**JOB**.
Reproduce every line of the records below, character for character, with nothing changed, added, or left out.

**SOURCE MATERIAL**.
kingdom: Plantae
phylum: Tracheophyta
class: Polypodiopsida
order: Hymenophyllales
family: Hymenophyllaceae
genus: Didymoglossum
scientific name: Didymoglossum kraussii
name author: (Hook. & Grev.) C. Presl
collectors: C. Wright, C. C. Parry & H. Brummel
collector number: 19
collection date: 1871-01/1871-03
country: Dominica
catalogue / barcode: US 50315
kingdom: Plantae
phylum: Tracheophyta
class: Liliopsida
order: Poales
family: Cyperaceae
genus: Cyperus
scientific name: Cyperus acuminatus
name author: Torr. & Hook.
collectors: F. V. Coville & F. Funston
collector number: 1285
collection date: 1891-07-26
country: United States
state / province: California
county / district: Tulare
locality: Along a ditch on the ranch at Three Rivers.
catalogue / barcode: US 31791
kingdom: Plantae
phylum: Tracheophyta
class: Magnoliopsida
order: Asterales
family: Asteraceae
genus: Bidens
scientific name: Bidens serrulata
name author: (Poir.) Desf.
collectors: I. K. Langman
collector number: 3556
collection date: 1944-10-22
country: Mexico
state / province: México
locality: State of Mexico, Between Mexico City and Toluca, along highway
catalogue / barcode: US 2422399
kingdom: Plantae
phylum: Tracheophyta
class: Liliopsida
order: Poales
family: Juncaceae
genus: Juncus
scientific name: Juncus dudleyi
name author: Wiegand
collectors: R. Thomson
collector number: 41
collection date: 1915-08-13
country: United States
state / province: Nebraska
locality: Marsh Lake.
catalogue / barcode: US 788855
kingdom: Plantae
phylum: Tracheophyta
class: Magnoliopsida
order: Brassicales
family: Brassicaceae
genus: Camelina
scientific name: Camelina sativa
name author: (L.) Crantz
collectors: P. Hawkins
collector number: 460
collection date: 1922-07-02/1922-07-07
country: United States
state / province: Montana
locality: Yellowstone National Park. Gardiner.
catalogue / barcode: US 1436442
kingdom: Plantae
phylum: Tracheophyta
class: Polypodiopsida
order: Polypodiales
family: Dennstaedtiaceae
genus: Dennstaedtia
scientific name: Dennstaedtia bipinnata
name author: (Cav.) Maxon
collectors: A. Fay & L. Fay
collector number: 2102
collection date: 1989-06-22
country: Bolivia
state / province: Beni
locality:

**COMPLETED EXERCISE**.
kingdom: Plantae
phylum: Tracheophyta
class: Polypodiopsida
order: Hymenophyllales
family: Hymenophyllaceae
genus: Didymoglossum
scientific name: Didymoglossum kraussii
name author: (Hook. & Grev.) C. Presl
collectors: C. Wright, C. C. Parry & H. Brummel
collector number: 19
collection date: 1871-01/1871-03
country: Dominica
catalogue / barcode: US 50315
kingdom: Plantae
phylum: Tracheophyta
class: Liliopsida
order: Poales
family: Cyperaceae
genus: Cyperus
scientific name: Cyperus acuminatus
name author: Torr. & Hook.
collectors: F. V. Coville & F. Funston
collector number: 1285
collection date: 1891-07-26
country: United States
state / province: California
county / district: Tulare
locality: Along a ditch on the ranch at Three Rivers.
catalogue / barcode: US 31791
kingdom: Plantae
phylum: Tracheophyta
class: Magnoliopsida
order: Asterales
family: Asteraceae
genus: Bidens
scientific name: Bidens serrulata
name author: (Poir.) Desf.
collectors: I. K. Langman
collector number: 3556
collection date: 1944-10-22
country: Mexico
state / province: México
locality: State of Mexico, Between Mexico City and Toluca, along highway
catalogue / barcode: US 2422399
kingdom: Plantae
phylum: Tracheophyta
class: Liliopsida
order: Poales
family: Juncaceae
genus: Juncus
scientific name: Juncus dudleyi
name author: Wiegand
collectors: R. Thomson
collector number: 41
collection date: 1915-08-13
country: United States
state / province: Nebraska
locality: Marsh Lake.
catalogue / barcode: US 788855
kingdom: Plantae
phylum: Tracheophyta
class: Magnoliopsida
order: Brassicales
family: Brassicaceae
genus: Camelina
scientific name: Camelina sativa
name author: (L.) Crantz
collectors: P. Hawkins
collector number: 460
collection date: 1922-07-02/1922-07-07
country: United States
state / province: Montana
locality: Yellowstone National Park. Gardiner.
catalogue / barcode: US 1436442
kingdom: Plantae
phylum: Tracheophyta
class: Polypodiopsida
order: Polypodiales
family: Dennstaedtiaceae
genus: Dennstaedtia
scientific name: Dennstaedtia bipinnata
name author: (Cav.) Maxon
collectors: A. Fay & L. Fay
collector number: 2102
collection date: 1989-06-22
country: Bolivia
state / province: Beni
locality:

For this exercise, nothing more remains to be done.